A research team headed by George Church used what they call the DNA origami method, in which complex three-dimensional shapes and objects are constructed by folding strands of DNA. In this case, the researchers created a nanosized robot in the form of an open barrel whose two halves are connected by a hinge. The DNA barrel, which acts as a container, is held shut by special DNA latches that can recognize and seek out combinations of cell-surface proteins, including disease markers. When the latches find their targets they reconfigure, causing the two halves of the barrel to swing open and expose its payload. The container can hold various types of payloads, including specific molecules with encoded instructions that can interact with specific cell surface signaling receptors.
The investigators used this system to deliver instructions, which were encoded in antibody fragments, to two different types of cancer cells – leukemia and lymphoma. In each case, the message to the cell was to activate its "suicide switch" – a standard feature that allows aging or abnormal cells to be eliminated. And since leukemia and lymphoma cells speak different languages, the messages were written in different antibody combinations.

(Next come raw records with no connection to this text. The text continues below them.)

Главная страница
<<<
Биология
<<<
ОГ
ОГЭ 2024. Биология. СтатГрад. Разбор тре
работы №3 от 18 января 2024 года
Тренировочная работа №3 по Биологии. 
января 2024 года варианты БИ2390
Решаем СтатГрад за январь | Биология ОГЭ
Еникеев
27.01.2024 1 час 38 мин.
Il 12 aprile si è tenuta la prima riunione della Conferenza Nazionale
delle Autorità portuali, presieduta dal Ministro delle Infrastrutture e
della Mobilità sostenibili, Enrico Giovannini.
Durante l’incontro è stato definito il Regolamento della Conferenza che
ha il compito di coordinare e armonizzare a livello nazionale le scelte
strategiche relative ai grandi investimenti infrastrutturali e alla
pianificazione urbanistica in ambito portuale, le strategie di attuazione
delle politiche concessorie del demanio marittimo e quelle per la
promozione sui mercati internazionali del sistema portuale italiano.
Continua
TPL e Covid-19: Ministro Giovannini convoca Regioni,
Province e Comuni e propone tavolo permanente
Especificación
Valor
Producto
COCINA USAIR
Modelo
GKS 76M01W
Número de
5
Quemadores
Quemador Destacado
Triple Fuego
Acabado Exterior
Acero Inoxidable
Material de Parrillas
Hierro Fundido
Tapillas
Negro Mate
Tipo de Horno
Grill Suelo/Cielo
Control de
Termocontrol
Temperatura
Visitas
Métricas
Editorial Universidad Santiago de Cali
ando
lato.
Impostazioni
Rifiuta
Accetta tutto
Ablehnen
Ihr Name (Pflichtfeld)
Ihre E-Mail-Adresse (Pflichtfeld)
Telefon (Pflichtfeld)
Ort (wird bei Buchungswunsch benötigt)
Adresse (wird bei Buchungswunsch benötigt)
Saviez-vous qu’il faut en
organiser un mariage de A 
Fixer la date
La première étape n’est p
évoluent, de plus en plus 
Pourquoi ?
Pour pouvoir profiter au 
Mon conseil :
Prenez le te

This programmable nanotherapeutic approach was modeled on the body’s own immune system in which white blood cells patrol the bloodstream for any signs of trouble. These infection fighters are able to home in on specific cells in distress, bind to them, and transmit comprehensible signals to those cells to self-destruct. The DNA nanorobot emulates this level of specificity through the use of modular components in which different hinges and molecular messages can be switched in and out of the underlying delivery system, much as different engines and tires can be placed on the same chassis. The programmable power of this type of modularity means the system has the potential to one day be used to treat a variety of diseases.
"We can finally integrate sensing and logical computing functions via complex, yet predictable, nanostructures – some of the first hybrids of structural DNA, antibodies, aptamers, and metal atomic clusters – aimed at useful, very specific targeting of human cancers and T-cells," said Dr. Church.
Because DNA is a natural biocompatible and biodegradable material, DNA nanotechnology is widely recognized for its potential as a delivery mechanism for drugs and molecular signals. There have, however, been significant challenges to its implementation, such as what type of structure to create; how to open, close, and reopen that structure to insert, transport, and deliver a payload; and how to program this type of nanoscale robot.
By combining several novel elements for the first time, the new system represents a significant advance in overcoming these implementation obstacles. For instance, because the barrel-shaped structure has no top or bottom lids, the payloads can be loaded from the side in a single step without having to open the structure first and then reclose it. Also, while other systems use release mechanisms that respond to DNA or RNA, the novel mechanism used here responds to proteins, which are more commonly found on cell surfaces and are largely responsible for transmembrane signaling in cells. Finally, this is the first DNA-origami-based system that uses antibody fragments to convey molecular messages – a feature that offers a controlled and programmable way to replicate an immune response or develop new types of targeted therapies.
This work is detailed in a paper titled, "A logic-gated nanorobot for targeted transport of molecular payloads." An abstract of this paper is available at the journal’s website.